With increasing age, a herniated disc usually develops when the inner core of the disc loses its gelatinous consistency and thus the function of a buffer. This causes the fibrous ring and preferably the posterior longitudinal ligament to overstretch and loosen. When lifting heavy objects, especially with the upper body bent forward, or other typical incorrect or excessive loads on the spine, the gelatinous core can advance into the spinal canal and press on the surrounding nerve tissue. In rare cases, injuries or accidents can also lead to a herniated disc.
In addition to age-related signs of wear and tear, obesity, permanent incorrect loading of the spine and excessively weak back muscles play a role in the development of a herniated disc.
The symptoms of a herniated disc depend on its location and severity and on which neighboring nerve structures are affected. A herniated disc does not necessarily cause pain, but the acute stabbing pain is a classic symptom. The pain may be limited to the lumbar spine or radiate into the legs to beyond the knee region. Often, sensory disturbances (numbness, tingling) and muscle weakness occur in the affected region. Coughing and sneezing intensify the symptoms. In the case of a herniated disc in the area of the cervical spine, the symptoms appear in the arms and hands.

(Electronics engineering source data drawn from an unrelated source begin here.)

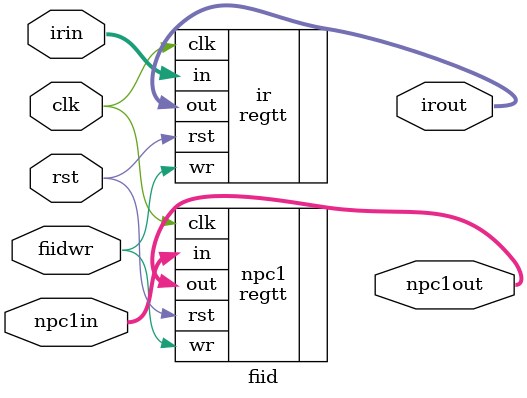
<source format=v>
`timescale 1ns / 1ps

module fiid(
    input rst,
    input clk,fiidwr,
    input [31:0]npc1in,irin,
    output [31:0]npc1out,irout
    );
    regtt #(
        .p(0)
    ) 
    ir(
        .rst(rst),
        .clk(clk),
        .wr(fiidwr),
        .in(irin),
        .out(irout)
    );
    regtt npc1(
        .rst(rst),
        .clk(clk),
        .wr(fiidwr),
        .in(npc1in),
        .out(npc1out)
    );
endmodule

</source>
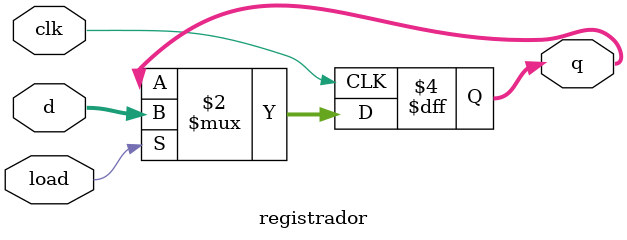
<source format=v>
module registrador #(
    parameter N = 8
) (
    input  wire clk,
    input  wire load,
    input  wire [N-1:0] d,
    output reg  [N-1:0] q
);

    always @(posedge clk) begin
        if (load) begin
            q <= d;
        end
    end

endmodule

</source>
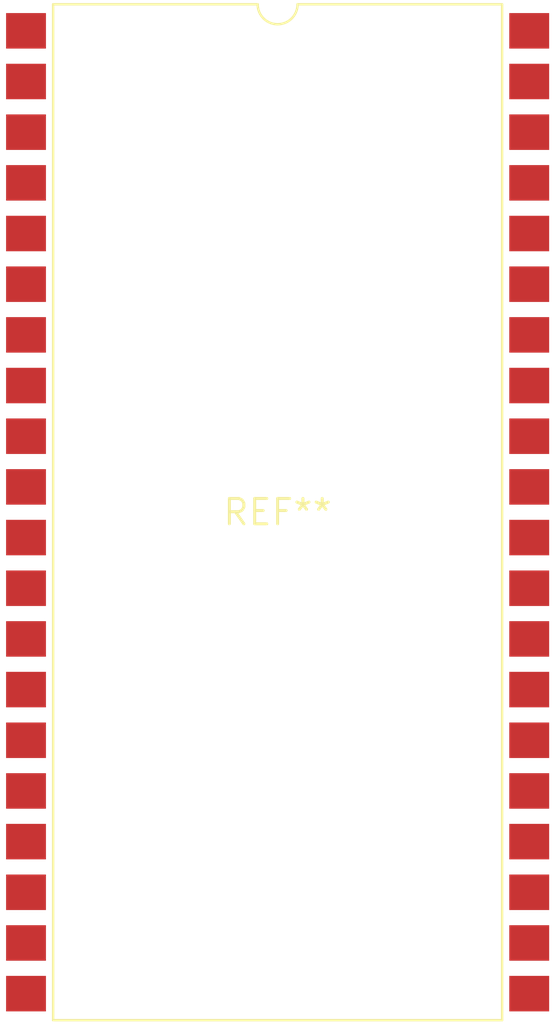
<source format=kicad_pcb>
(kicad_pcb (version 20240108) (generator pcbnew)

  (general
    (thickness 1.6)
  )

  (paper "A4")
  (layers
    (0 "F.Cu" signal)
    (31 "B.Cu" signal)
    (32 "B.Adhes" user "B.Adhesive")
    (33 "F.Adhes" user "F.Adhesive")
    (34 "B.Paste" user)
    (35 "F.Paste" user)
    (36 "B.SilkS" user "B.Silkscreen")
    (37 "F.SilkS" user "F.Silkscreen")
    (38 "B.Mask" user)
    (39 "F.Mask" user)
    (40 "Dwgs.User" user "User.Drawings")
    (41 "Cmts.User" user "User.Comments")
    (42 "Eco1.User" user "User.Eco1")
    (43 "Eco2.User" user "User.Eco2")
    (44 "Edge.Cuts" user)
    (45 "Margin" user)
    (46 "B.CrtYd" user "B.Courtyard")
    (47 "F.CrtYd" user "F.Courtyard")
    (48 "B.Fab" user)
    (49 "F.Fab" user)
    (50 "User.1" user)
    (51 "User.2" user)
    (52 "User.3" user)
    (53 "User.4" user)
    (54 "User.5" user)
    (55 "User.6" user)
    (56 "User.7" user)
    (57 "User.8" user)
    (58 "User.9" user)
  )

  (setup
    (pad_to_mask_clearance 0)
    (pcbplotparams
      (layerselection 0x00010fc_ffffffff)
      (plot_on_all_layers_selection 0x0000000_00000000)
      (disableapertmacros false)
      (usegerberextensions false)
      (usegerberattributes false)
      (usegerberadvancedattributes false)
      (creategerberjobfile false)
      (dashed_line_dash_ratio 12.000000)
      (dashed_line_gap_ratio 3.000000)
      (svgprecision 4)
      (plotframeref false)
      (viasonmask false)
      (mode 1)
      (useauxorigin false)
      (hpglpennumber 1)
      (hpglpenspeed 20)
      (hpglpendiameter 15.000000)
      (dxfpolygonmode false)
      (dxfimperialunits false)
      (dxfusepcbnewfont false)
      (psnegative false)
      (psa4output false)
      (plotreference false)
      (plotvalue false)
      (plotinvisibletext false)
      (sketchpadsonfab false)
      (subtractmaskfromsilk false)
      (outputformat 1)
      (mirror false)
      (drillshape 1)
      (scaleselection 1)
      (outputdirectory "")
    )
  )

  (net 0 "")

  (footprint "SMDIP-40_W25.24mm" (layer "F.Cu") (at 0 0))

)

</source>
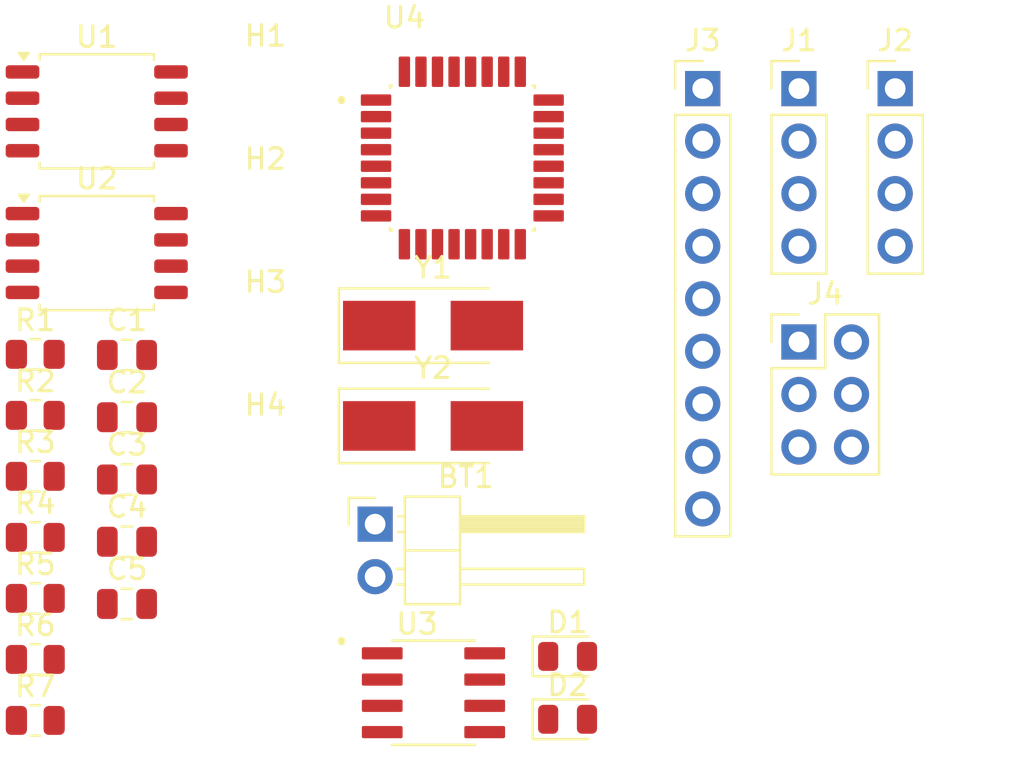
<source format=kicad_pcb>
(kicad_pcb
	(version 20241229)
	(generator "pcbnew")
	(generator_version "9.0")
	(general
		(thickness 1.6)
		(legacy_teardrops no)
	)
	(paper "A4")
	(title_block
		(title "${project_name}")
		(date "2025-04-10")
		(rev "1")
		(comment 1 "2-layer pcb version")
	)
	(layers
		(0 "F.Cu" signal)
		(2 "B.Cu" signal)
		(9 "F.Adhes" user "F.Adhesive")
		(11 "B.Adhes" user "B.Adhesive")
		(13 "F.Paste" user)
		(15 "B.Paste" user)
		(5 "F.SilkS" user "F.Silkscreen")
		(7 "B.SilkS" user "B.Silkscreen")
		(1 "F.Mask" user)
		(3 "B.Mask" user)
		(17 "Dwgs.User" user "User.Drawings")
		(19 "Cmts.User" user "User.Comments")
		(21 "Eco1.User" user "User.Eco1")
		(23 "Eco2.User" user "User.Eco2")
		(25 "Edge.Cuts" user)
		(27 "Margin" user)
		(31 "F.CrtYd" user "F.Courtyard")
		(29 "B.CrtYd" user "B.Courtyard")
		(35 "F.Fab" user)
		(33 "B.Fab" user)
		(39 "User.1" user)
		(41 "User.2" user)
		(43 "User.3" user)
		(45 "User.4" user)
	)
	(setup
		(stackup
			(layer "F.SilkS"
				(type "Top Silk Screen")
			)
			(layer "F.Paste"
				(type "Top Solder Paste")
			)
			(layer "F.Mask"
				(type "Top Solder Mask")
				(thickness 0.01)
			)
			(layer "F.Cu"
				(type "copper")
				(thickness 0.035)
			)
			(layer "dielectric 1"
				(type "core")
				(thickness 1.51)
				(material "FR4")
				(epsilon_r 4.5)
				(loss_tangent 0.02)
			)
			(layer "B.Cu"
				(type "copper")
				(thickness 0.035)
			)
			(layer "B.Mask"
				(type "Bottom Solder Mask")
				(thickness 0.01)
			)
			(layer "B.Paste"
				(type "Bottom Solder Paste")
			)
			(layer "B.SilkS"
				(type "Bottom Silk Screen")
			)
			(copper_finish "None")
			(dielectric_constraints no)
		)
		(pad_to_mask_clearance 0)
		(allow_soldermask_bridges_in_footprints no)
		(tenting front back)
		(pcbplotparams
			(layerselection 0x00000000_00000000_55555555_5755f5ff)
			(plot_on_all_layers_selection 0x00000000_00000000_00000000_00000000)
			(disableapertmacros no)
			(usegerberextensions no)
			(usegerberattributes yes)
			(usegerberadvancedattributes yes)
			(creategerberjobfile yes)
			(dashed_line_dash_ratio 12.000000)
			(dashed_line_gap_ratio 3.000000)
			(svgprecision 4)
			(plotframeref no)
			(mode 1)
			(useauxorigin no)
			(hpglpennumber 1)
			(hpglpenspeed 20)
			(hpglpendiameter 15.000000)
			(pdf_front_fp_property_popups yes)
			(pdf_back_fp_property_popups yes)
			(pdf_metadata yes)
			(pdf_single_document no)
			(dxfpolygonmode yes)
			(dxfimperialunits yes)
			(dxfusepcbnewfont yes)
			(psnegative no)
			(psa4output no)
			(plot_black_and_white yes)
			(plotinvisibletext no)
			(sketchpadsonfab no)
			(plotpadnumbers no)
			(hidednponfab no)
			(sketchdnponfab yes)
			(crossoutdnponfab yes)
			(subtractmaskfromsilk no)
			(outputformat 1)
			(mirror no)
			(drillshape 1)
			(scaleselection 1)
			(outputdirectory "")
		)
	)
	(property "project_name" "MCU Datalogger with memory & clock")
	(net 0 "")
	(net 1 "Net-(BT1-+)")
	(net 2 "GND")
	(net 3 "/Vcc")
	(net 4 "Net-(U4-PB7)")
	(net 5 "Net-(U4-PB6)")
	(net 6 "Net-(U4-AREF)")
	(net 7 "/SCK")
	(net 8 "Net-(D1-K)")
	(net 9 "Net-(D2-K)")
	(net 10 "/SDA")
	(net 11 "/TX")
	(net 12 "/RX")
	(net 13 "/D2")
	(net 14 "/D6")
	(net 15 "/D7")
	(net 16 "/D3")
	(net 17 "/D4")
	(net 18 "/D5")
	(net 19 "/D8")
	(net 20 "/RESET")
	(net 21 "/MOSI")
	(net 22 "/MISO")
	(net 23 "Net-(U3-~{INTA})")
	(net 24 "Net-(U3-SQW{slash}~INT)")
	(net 25 "Net-(U3-X2)")
	(net 26 "Net-(U3-X1)")
	(net 27 "unconnected-(U4-VCC-Pad6)")
	(net 28 "unconnected-(U4-PB2-Pad14)")
	(net 29 "unconnected-(U4-PC3-Pad26)")
	(net 30 "unconnected-(U4-PC2-Pad25)")
	(net 31 "unconnected-(U4-PB1-Pad13)")
	(net 32 "unconnected-(U4-PC0-Pad23)")
	(net 33 "unconnected-(U4-ADC6-Pad19)")
	(net 34 "unconnected-(U4-ADC7-Pad22)")
	(net 35 "unconnected-(U4-PC1-Pad24)")
	(footprint "Resistor_SMD:R_0805_2012Metric" (layer "F.Cu") (at 120.1675 84.33))
	(footprint "Connector_PinHeader_2.54mm:PinHeader_1x09_P2.54mm_Vertical" (layer "F.Cu") (at 152.4175 65.58))
	(footprint "Resistor_SMD:R_0805_2012Metric" (layer "F.Cu") (at 120.1675 96.13))
	(footprint "Package_SO:SOIC-8_5.3x5.3mm_P1.27mm" (layer "F.Cu") (at 123.1375 73.53))
	(footprint "Capacitor_SMD:C_0805_2012Metric" (layer "F.Cu") (at 124.5975 81.47))
	(footprint "Resistor_SMD:R_0805_2012Metric" (layer "F.Cu") (at 120.1675 93.18))
	(footprint "Resistor_SMD:R_0805_2012Metric" (layer "F.Cu") (at 120.1675 87.28))
	(footprint "Resistor_SMD:R_0805_2012Metric" (layer "F.Cu") (at 120.1675 90.23))
	(footprint "MountingHole:MountingHole_2.2mm_M2" (layer "F.Cu") (at 131.2875 78.13))
	(footprint "Capacitor_SMD:C_0805_2012Metric" (layer "F.Cu") (at 124.5975 90.5))
	(footprint "Connector_PinHeader_2.54mm:PinHeader_1x04_P2.54mm_Vertical" (layer "F.Cu") (at 157.0675 65.58))
	(footprint "MountingHole:MountingHole_2.2mm_M2" (layer "F.Cu") (at 131.2875 66.23))
	(footprint "LED_SMD:LED_0805_2012Metric" (layer "F.Cu") (at 145.8875 93.035))
	(footprint "Package_SO:SOIC-8_5.3x5.3mm_P1.27mm" (layer "F.Cu") (at 123.1375 66.68))
	(footprint "Resistor_SMD:R_0805_2012Metric" (layer "F.Cu") (at 120.1675 81.38))
	(footprint "LED_SMD:LED_0805_2012Metric" (layer "F.Cu") (at 145.8875 96.075))
	(footprint "Connector_PinHeader_2.54mm:PinHeader_2x03_P2.54mm_Vertical" (layer "F.Cu") (at 157.0675 77.83))
	(footprint "Connector_PinHeader_2.54mm:PinHeader_1x04_P2.54mm_Vertical" (layer "F.Cu") (at 161.7175 65.58))
	(footprint "Connector_PinHeader_2.54mm:PinHeader_1x02_P2.54mm_Horizontal" (layer "F.Cu") (at 136.5875 86.64))
	(footprint "footprints:SOIC127P600X175-8N" (layer "F.Cu") (at 139.4075 94.79))
	(footprint "MountingHole:MountingHole_2.2mm_M2" (layer "F.Cu") (at 131.2875 84.08))
	(footprint "MountingHole:MountingHole_2.2mm_M2" (layer "F.Cu") (at 131.2875 72.18))
	(footprint "Resistor_SMD:R_0805_2012Metric" (layer "F.Cu") (at 120.1675 78.43))
	(footprint "Crystal:Crystal_SMD_5032-2Pin_5.0x3.2mm_HandSoldering" (layer "F.Cu") (at 139.3875 81.89))
	(footprint "Capacitor_SMD:C_0805_2012Metric" (layer "F.Cu") (at 124.5975 84.48))
	(footprint "Capacitor_SMD:C_0805_2012Metric" (layer "F.Cu") (at 124.5975 78.46))
	(footprint "footprints:QFP80P900X900X120-32N" (layer "F.Cu") (at 140.8025 68.935))
	(footprint "Capacitor_SMD:C_0805_2012Metric" (layer "F.Cu") (at 124.5975 87.49))
	(footprint "Crystal:Crystal_SMD_5032-2Pin_5.0x3.2mm_HandSoldering" (layer "F.Cu") (at 139.3875 77.04))
	(embedded_fonts no)
)

</source>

In rare cases, due to a herniated disc, there are disturbances in defecation and urination associated with numbness in the anal and genital areas and on the inner thighs. These symptoms are considered an emergency and require immediate surgical treatment.
Under certain conditions, there is the possibility of so-called endoscopic surgery in the case of a lumbar disc herniation (herniated disc in the lumbar spine). In this case, the herniated disc can be removed through a skin incision of less than one centimeter either in the area of the flank or the lower back. This procedure is very gentle for the patient, as there is no need to open the spinal canal over a large area. This almost completely reduces the scarring often feared by the patient. Due to the very gentle surgical procedure, the patient can usually leave the hospital after only 4 days.
However, they are not suitable for all types of disease. Primarily, simple and fresh disc bulges and herniated discs without sequestration are considered. Pre-operated patients cannot be treated with this method.